Abstract—Software requirements specifications (SRS) serve as

an important source of information for software architects

with regard to deriving suitable architectural design decisions.

However, from a software architect’s viewpoint, using these

documents efficiently and effectively is often difficult. One

could attribute these observations to the fact that SRS also

have to address and satisfy the information needs of other

document consumers involved in downstream activities like

interaction design, user interface design or testing – which is,

indeed, very challenging for requirements engineers. In this

position paper, we present goals and initial results of

explorative studies aimed at investigating information needs

that should be fulfilled in SRS from the viewpoint of software

architects. In these studies, we gained first insights into the

relevance of certain artifact types (like descriptions of

interactions or system functionalities) and their suitable

representation in terms of notations. Furthermore, the analysis

of these initial results revealed variances within the group of

software architects regarding information needs. This has

motivated the planning and conduction of further studies in

the near future that will investigate factors such as expertise or

individual motivation, which might influence the information

needs from software architects’ viewpoints.

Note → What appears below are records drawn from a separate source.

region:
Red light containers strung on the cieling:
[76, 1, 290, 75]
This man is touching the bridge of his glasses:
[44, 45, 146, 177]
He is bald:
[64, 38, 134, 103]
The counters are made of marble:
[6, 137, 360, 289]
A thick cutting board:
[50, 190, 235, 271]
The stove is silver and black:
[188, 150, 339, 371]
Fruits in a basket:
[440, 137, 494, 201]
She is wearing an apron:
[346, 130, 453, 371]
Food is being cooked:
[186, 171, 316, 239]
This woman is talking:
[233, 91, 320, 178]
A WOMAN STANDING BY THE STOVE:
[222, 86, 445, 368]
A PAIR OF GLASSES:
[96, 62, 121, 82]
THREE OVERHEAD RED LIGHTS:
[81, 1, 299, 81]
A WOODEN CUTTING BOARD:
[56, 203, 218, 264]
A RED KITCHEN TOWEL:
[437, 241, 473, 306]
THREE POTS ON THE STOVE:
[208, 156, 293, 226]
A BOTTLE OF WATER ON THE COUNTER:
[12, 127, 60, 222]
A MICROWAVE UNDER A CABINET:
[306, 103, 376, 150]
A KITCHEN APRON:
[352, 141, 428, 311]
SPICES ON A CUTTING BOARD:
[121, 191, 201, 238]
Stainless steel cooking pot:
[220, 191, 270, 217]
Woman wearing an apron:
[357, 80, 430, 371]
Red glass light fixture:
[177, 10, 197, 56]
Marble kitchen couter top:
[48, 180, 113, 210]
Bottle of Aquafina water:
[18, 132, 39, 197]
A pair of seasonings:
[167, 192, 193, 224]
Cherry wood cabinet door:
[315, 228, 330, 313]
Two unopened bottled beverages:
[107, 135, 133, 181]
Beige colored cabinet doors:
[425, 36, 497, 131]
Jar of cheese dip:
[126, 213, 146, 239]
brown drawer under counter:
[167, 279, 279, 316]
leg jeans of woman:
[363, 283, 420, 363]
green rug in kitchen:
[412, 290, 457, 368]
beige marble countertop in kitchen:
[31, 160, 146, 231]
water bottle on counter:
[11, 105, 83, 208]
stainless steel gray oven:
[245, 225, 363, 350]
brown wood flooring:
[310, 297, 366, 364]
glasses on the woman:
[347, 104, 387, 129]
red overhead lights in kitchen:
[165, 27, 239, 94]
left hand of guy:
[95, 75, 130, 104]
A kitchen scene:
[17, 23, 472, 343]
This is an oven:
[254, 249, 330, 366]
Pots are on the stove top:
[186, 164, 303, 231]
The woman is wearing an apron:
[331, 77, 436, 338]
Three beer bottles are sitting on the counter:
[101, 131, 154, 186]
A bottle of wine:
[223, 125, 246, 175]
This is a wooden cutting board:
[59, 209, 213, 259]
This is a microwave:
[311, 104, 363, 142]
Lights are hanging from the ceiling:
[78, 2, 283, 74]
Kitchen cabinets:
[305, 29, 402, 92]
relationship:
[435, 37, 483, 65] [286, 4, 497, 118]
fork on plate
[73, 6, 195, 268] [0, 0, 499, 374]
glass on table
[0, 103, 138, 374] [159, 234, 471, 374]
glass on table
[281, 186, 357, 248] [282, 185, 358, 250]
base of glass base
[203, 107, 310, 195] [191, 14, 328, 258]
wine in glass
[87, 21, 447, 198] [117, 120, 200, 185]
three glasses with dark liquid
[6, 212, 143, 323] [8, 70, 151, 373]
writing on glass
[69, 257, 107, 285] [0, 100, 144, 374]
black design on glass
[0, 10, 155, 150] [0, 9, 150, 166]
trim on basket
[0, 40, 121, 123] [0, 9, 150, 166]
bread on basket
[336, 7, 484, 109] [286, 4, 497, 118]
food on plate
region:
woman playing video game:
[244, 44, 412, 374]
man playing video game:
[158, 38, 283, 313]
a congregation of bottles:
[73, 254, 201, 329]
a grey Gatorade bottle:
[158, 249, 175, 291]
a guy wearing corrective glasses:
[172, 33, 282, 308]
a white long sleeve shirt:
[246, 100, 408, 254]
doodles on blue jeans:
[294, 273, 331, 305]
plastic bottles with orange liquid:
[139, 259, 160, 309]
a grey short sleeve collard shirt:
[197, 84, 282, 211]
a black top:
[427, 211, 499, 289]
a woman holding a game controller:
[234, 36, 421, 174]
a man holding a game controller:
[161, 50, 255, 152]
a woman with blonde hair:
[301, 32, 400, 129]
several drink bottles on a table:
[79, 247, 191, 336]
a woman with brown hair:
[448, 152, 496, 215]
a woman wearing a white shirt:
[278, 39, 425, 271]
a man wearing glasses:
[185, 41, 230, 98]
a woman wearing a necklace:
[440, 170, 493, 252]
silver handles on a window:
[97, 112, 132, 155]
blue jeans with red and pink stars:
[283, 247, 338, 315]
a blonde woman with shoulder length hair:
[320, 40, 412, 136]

Keywords-requirements specification; information needs;

empirical studies; software architects; view-based requirements

specifications

I. INTRODUCTION

Software requirements specifications (SRS) play an important role in software development projects as these documents contain all relevant and “official” information that is required to implement a software system [1]. In fact, SRS can probably be considered as one of the main sources of information for software architects. Based on the information documented in these documents, architectural decisions have to be made, including decisions about the system’s structure, i.e., its components, their relations, characteristics, and attributes. These decisions are very crucial, especially regarding the fulfillment of quality requirements (e.g., maintainability, reliability, security). Furthermore, these decisions, which are documented, for instance, in software architecture specifications, again form the baseline for subsequent development activities like component design and coding. This means that inappropriate architectural decisions have a tremendous effect on the final system.

However, not only software architects base their decisions on information documented in SRS; other engineers such as usability experts or testers also rely on the knowledge and information documented in these documents. This situation poses a challenge to a requirements engineer who is responsible for creating SRS: Different information needs and expectations have to be addressed in one specification even though they are strongly dependent on the particular role that the document stakeholders have within a project.

But even from the isolated viewpoint of a software architect as a consumer of an SRS, this situation leads to several problems [2]: Often they are provided with SRS that contain much more information than actually required to make architectural decisions. This includes information that is important to the architect being spread over different sections, or even the different documents that the SRS comprises. This again makes it hard for the software architect to find and analyze the information. Or the representation of the information in terms of the notations used or the level of detail is inappropriate. Finally, it can also be observed that important information is even missing completely in the SRS. All these observations have a negative impact on the efficient and effective usage of SRS from the viewpoint of their consumers [3]. In the worst case, this could result in document consumers neglecting or ignoring the SRS which finally ends in implementations of software systems that fail to meet the requirements actually documented in the SRS [4].

To tackle this problem, we are currently doing research on “view-based requirements specifications” [2] [3] [4]. The vision underlying this research is to generate views on SRS that address and fulfill role-specific information needs. Hence, the consumers of the SRS are only provided with information that they actually require for their particular role-specific tasks specified on the right level of detail and with suitable notations.

However, before such solutions can be realized, it is essential to first gain empirically valid knowledge about the particular information needs from the viewpoint of the various consumers of the SRS.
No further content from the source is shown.